What the task asks — Copy out every one of the rows below word for word, and leave the pictures out of your answer.

Extracted material —
>> start

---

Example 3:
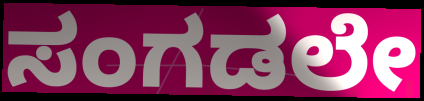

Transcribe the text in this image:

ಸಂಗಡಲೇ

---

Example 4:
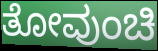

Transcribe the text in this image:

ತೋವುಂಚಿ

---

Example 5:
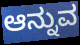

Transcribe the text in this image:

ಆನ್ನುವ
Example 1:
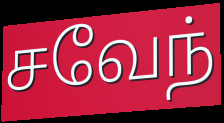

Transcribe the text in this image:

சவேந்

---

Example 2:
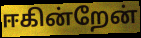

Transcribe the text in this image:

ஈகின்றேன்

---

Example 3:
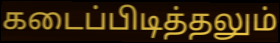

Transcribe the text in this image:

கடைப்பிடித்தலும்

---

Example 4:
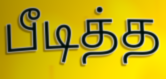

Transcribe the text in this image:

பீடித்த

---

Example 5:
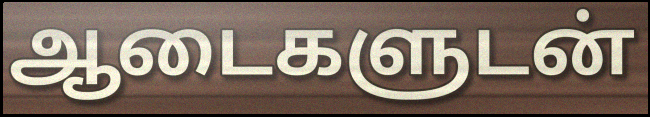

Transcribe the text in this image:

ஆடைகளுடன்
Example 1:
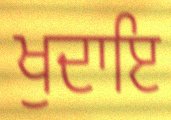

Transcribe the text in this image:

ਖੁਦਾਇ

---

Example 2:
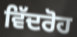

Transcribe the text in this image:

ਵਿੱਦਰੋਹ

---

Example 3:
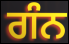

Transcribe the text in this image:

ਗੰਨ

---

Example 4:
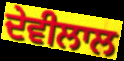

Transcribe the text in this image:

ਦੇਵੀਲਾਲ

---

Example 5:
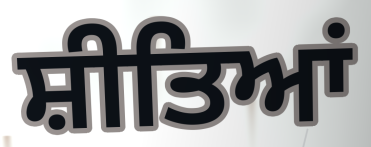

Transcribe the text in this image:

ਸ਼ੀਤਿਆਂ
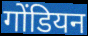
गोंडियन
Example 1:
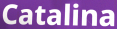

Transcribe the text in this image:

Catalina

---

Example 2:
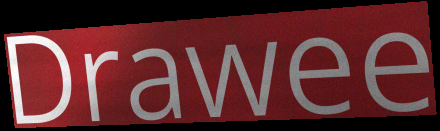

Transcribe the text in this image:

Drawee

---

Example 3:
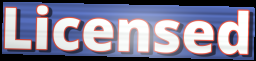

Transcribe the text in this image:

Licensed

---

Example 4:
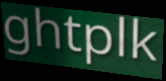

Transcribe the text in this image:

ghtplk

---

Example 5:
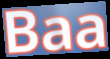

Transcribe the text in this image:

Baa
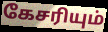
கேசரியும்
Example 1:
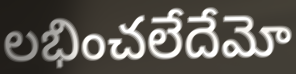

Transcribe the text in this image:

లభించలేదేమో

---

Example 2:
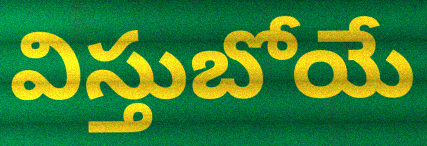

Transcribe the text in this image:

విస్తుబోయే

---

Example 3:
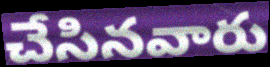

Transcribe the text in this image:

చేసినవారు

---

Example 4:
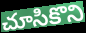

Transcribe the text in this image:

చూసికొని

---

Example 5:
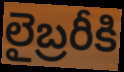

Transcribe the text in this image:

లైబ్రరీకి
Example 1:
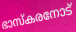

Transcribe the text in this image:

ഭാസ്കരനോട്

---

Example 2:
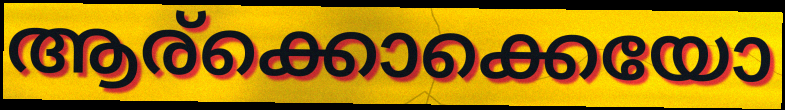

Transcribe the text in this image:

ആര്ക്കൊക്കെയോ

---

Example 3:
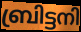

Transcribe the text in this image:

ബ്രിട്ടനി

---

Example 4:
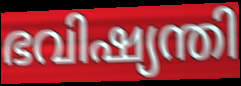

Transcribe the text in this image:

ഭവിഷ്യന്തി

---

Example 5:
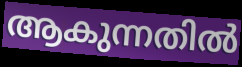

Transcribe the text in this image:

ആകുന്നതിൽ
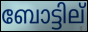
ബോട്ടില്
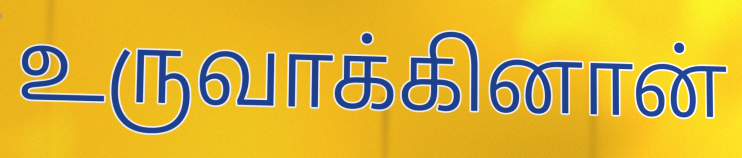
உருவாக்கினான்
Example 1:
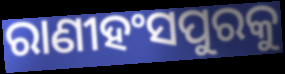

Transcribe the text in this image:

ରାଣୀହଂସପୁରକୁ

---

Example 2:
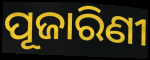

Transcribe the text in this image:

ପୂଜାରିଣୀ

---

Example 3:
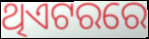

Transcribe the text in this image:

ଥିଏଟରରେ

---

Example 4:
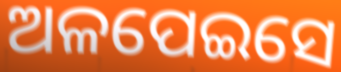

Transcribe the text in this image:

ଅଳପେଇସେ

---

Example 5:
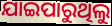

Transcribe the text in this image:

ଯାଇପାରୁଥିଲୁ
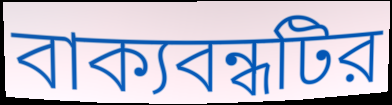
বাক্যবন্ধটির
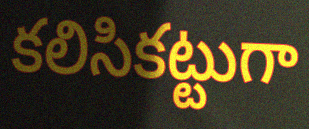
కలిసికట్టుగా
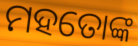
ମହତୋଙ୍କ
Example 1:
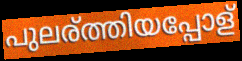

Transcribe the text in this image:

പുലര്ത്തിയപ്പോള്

>> end

Exercise result —
---

Example 3:

Transcribe the text in this image:

ಸಂಗಡಲೇ

---

Example 4:

Transcribe the text in this image:

ತೋವುಂಚಿ

---

Example 5:

Transcribe the text in this image:

ಆನ್ನುವ
Example 1:

Transcribe the text in this image:

சவேந்

---

Example 2:

Transcribe the text in this image:

ஈகின்றேன்

---

Example 3:

Transcribe the text in this image:

கடைப்பிடித்தலும்

---

Example 4:

Transcribe the text in this image:

பீடித்த

---

Example 5:

Transcribe the text in this image:

ஆடைகளுடன்
Example 1:

Transcribe the text in this image:

ਖੁਦਾਇ

---

Example 2:

Transcribe the text in this image:

ਵਿੱਦਰੋਹ

---

Example 3:

Transcribe the text in this image:

ਗੰਨ

---

Example 4:

Transcribe the text in this image:

ਦੇਵੀਲਾਲ

---

Example 5:

Transcribe the text in this image:

ਸ਼ੀਤਿਆਂ
गोंडियन
Example 1:

Transcribe the text in this image:

Catalina

---

Example 2:

Transcribe the text in this image:

Drawee

---

Example 3:

Transcribe the text in this image:

Licensed

---

Example 4:

Transcribe the text in this image:

ghtplk

---

Example 5:

Transcribe the text in this image:

Baa
கேசரியும்
Example 1:

Transcribe the text in this image:

లభించలేదేమో

---

Example 2:

Transcribe the text in this image:

విస్తుబోయే

---

Example 3:

Transcribe the text in this image:

చేసినవారు

---

Example 4:

Transcribe the text in this image:

చూసికొని

---

Example 5:

Transcribe the text in this image:

లైబ్రరీకి
Example 1:

Transcribe the text in this image:

ഭാസ്കരനോട്

---

Example 2:

Transcribe the text in this image:

ആര്ക്കൊക്കെയോ

---

Example 3:

Transcribe the text in this image:

ബ്രിട്ടനി

---

Example 4:

Transcribe the text in this image:

ഭവിഷ്യന്തി

---

Example 5:

Transcribe the text in this image:

ആകുന്നതിൽ
ബോട്ടില്
உருவாக்கினான்
Example 1:

Transcribe the text in this image:

ରାଣୀହଂସପୁରକୁ

---

Example 2:

Transcribe the text in this image:

ପୂଜାରିଣୀ

---

Example 3:

Transcribe the text in this image:

ଥିଏଟରରେ

---

Example 4:

Transcribe the text in this image:

ଅଳପେଇସେ

---

Example 5:

Transcribe the text in this image:

ଯାଇପାରୁଥିଲୁ
বাক্যবন্ধটির
కలిసికట్టుగా
ମହତୋଙ୍କ
Example 1:

Transcribe the text in this image:

പുലര്ത്തിയപ്പോള്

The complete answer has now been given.